> [Record extracts]:
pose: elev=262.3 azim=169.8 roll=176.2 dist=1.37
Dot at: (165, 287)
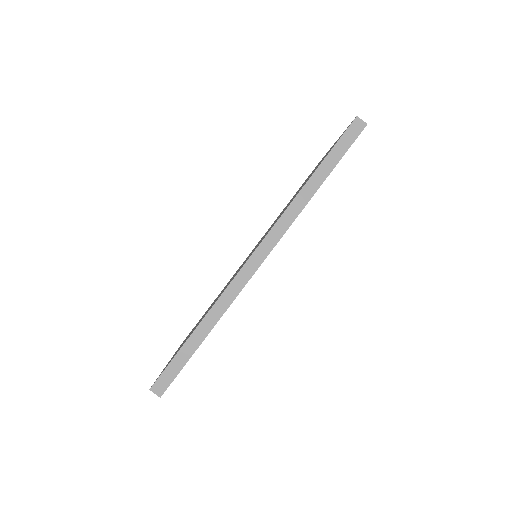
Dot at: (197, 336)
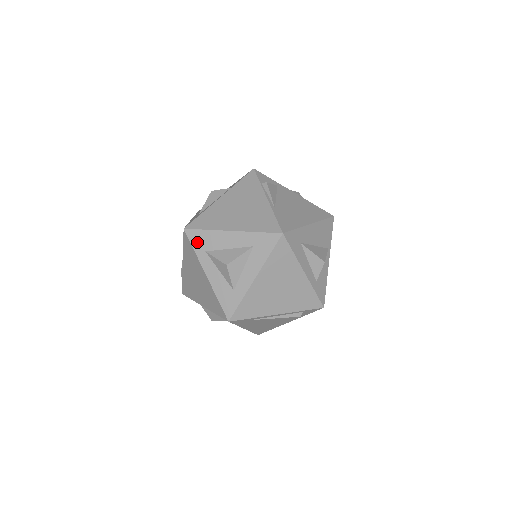
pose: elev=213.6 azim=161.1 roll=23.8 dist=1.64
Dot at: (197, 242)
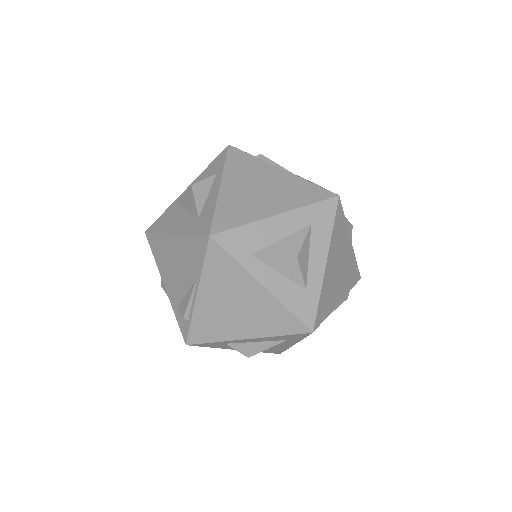
Dot at: (236, 247)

> [Goal]:
Rewrite the listing above with every "dist" changed to "distance" and nothing else altered, and omit the pictures from your answer.

> [Full response]:
pose: elev=262.3 azim=169.8 roll=176.2 distance=1.37
Dot at: (165, 287)
Dot at: (197, 336)
pose: elev=213.6 azim=161.1 roll=23.8 distance=1.64
Dot at: (197, 242)
Dot at: (236, 247)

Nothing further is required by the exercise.